What you will do: Could you output the lines of the entries below as a JSON list of strings, one string per line and blank lines skipped, starting at the line containing "order: Malpighiales" and ending at the line containing "locality: Vicinity of Fort Myers"?

Input material:
>> BEGIN
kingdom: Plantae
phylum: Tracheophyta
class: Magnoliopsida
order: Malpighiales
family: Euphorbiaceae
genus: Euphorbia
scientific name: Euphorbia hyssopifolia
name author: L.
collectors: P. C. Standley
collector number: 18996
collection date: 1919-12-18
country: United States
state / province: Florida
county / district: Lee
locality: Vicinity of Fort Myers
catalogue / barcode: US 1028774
>> END
>> BEGIN
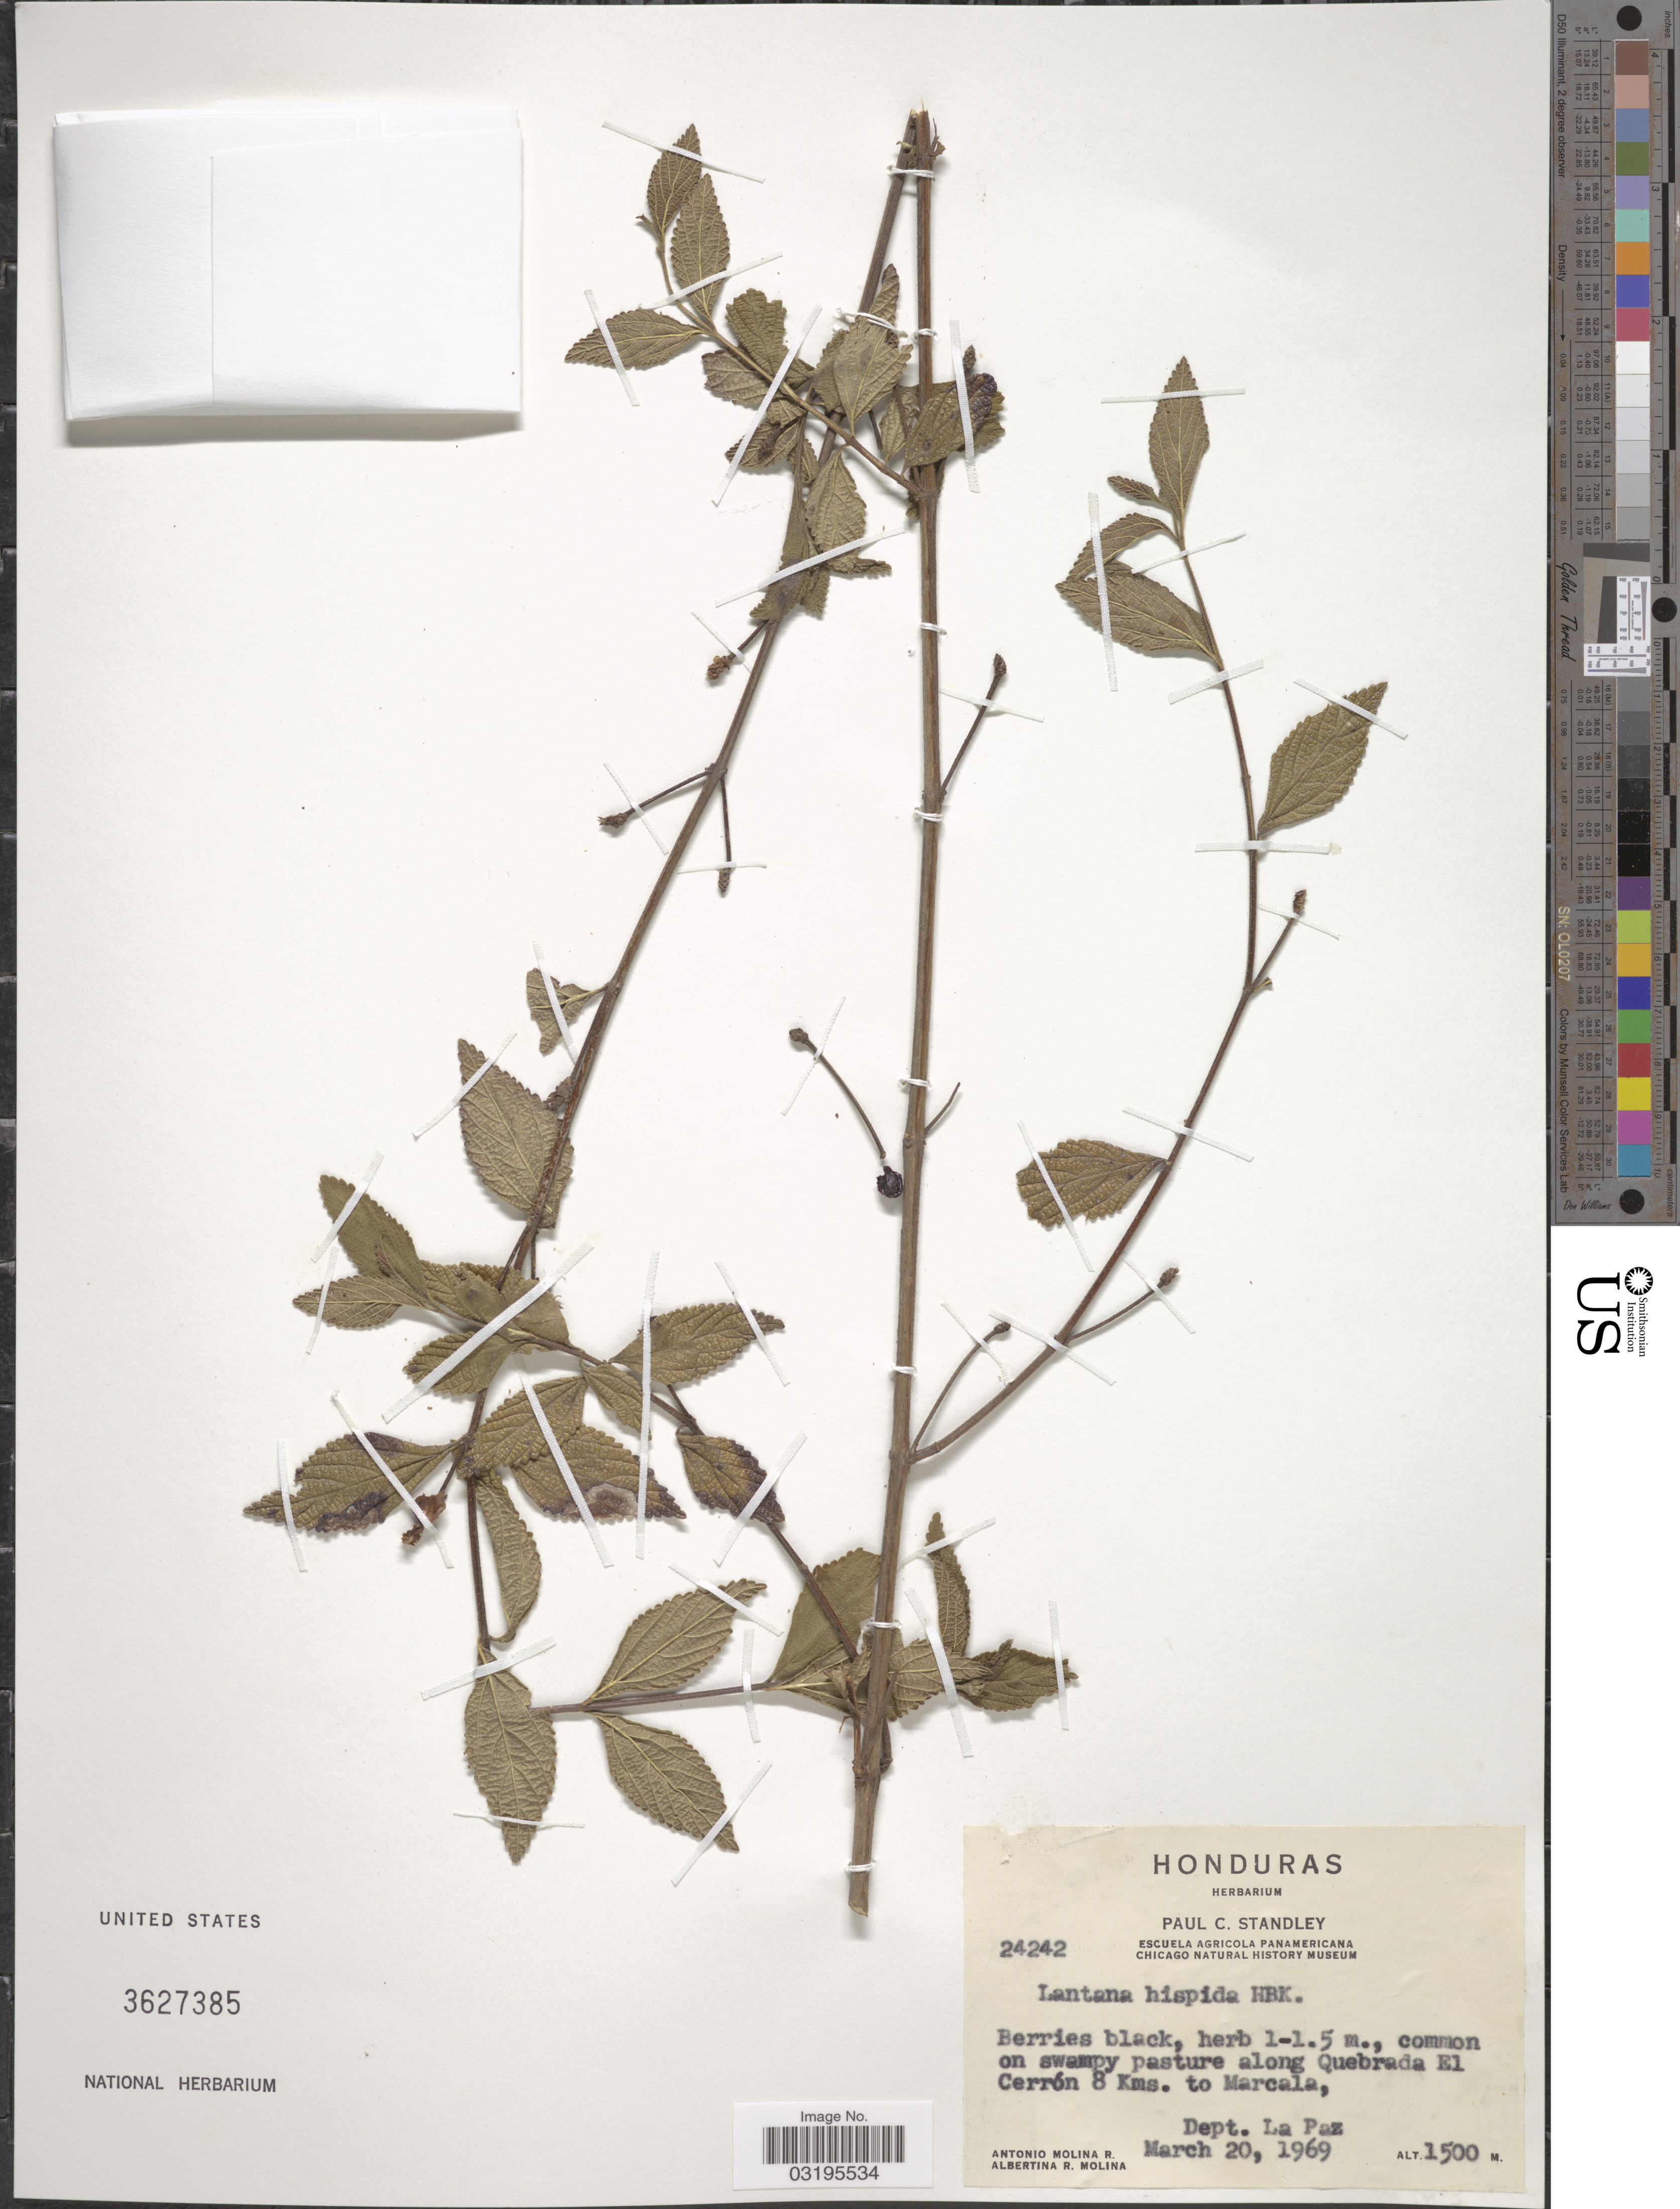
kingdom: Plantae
>> END
Exercise answer:
[
  "order: Malpighiales",
  "family: Euphorbiaceae",
  "genus: Euphorbia",
  "scientific name: Euphorbia hyssopifolia",
  "name author: L.",
  "collectors: P. C. Standley",
  "collector number: 18996",
  "collection date: 1919-12-18",
  "country: United States",
  "state / province: Florida",
  "county / district: Lee",
  "locality: Vicinity of Fort Myers"
]